TASK DIRECTIONS – Retype the line with "(424, 216) = (319, 322): none -> candle" in it, then each line after it to the end of the data, word for word.

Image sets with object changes
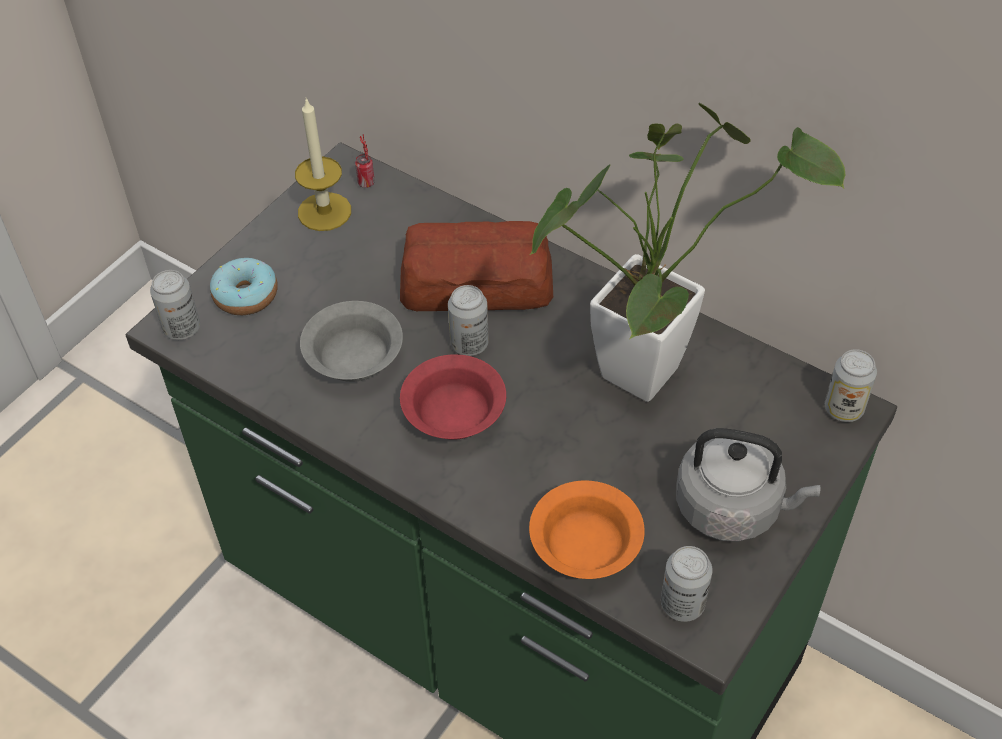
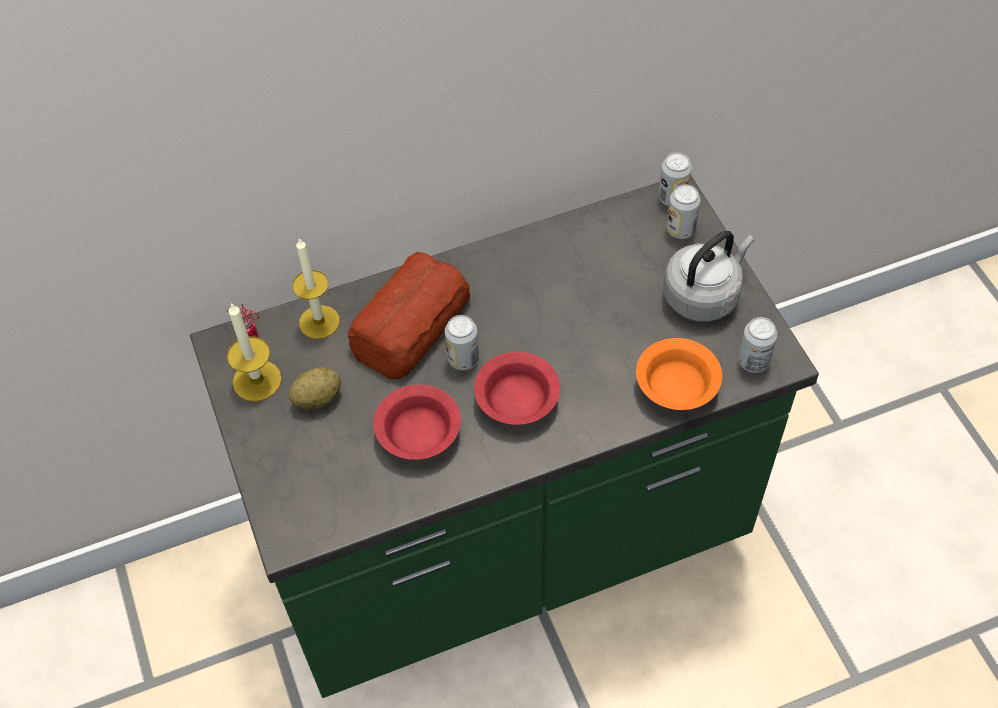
camera: 55 degrees left, 5 degrees up
(182, 328) = (296, 532): can -> can (680, 229)
(245, 295) = (298, 473): donut -> none
(337, 263) = (318, 398): none -> potato
(353, 356) = (417, 433): grey bowl -> red bowl
(424, 216) = (319, 322): none -> candle
(650, 362) = (560, 269): potted plant -> none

ANSWER FOR THE TASK –
(424, 216) = (319, 322): none -> candle
(650, 362) = (560, 269): potted plant -> none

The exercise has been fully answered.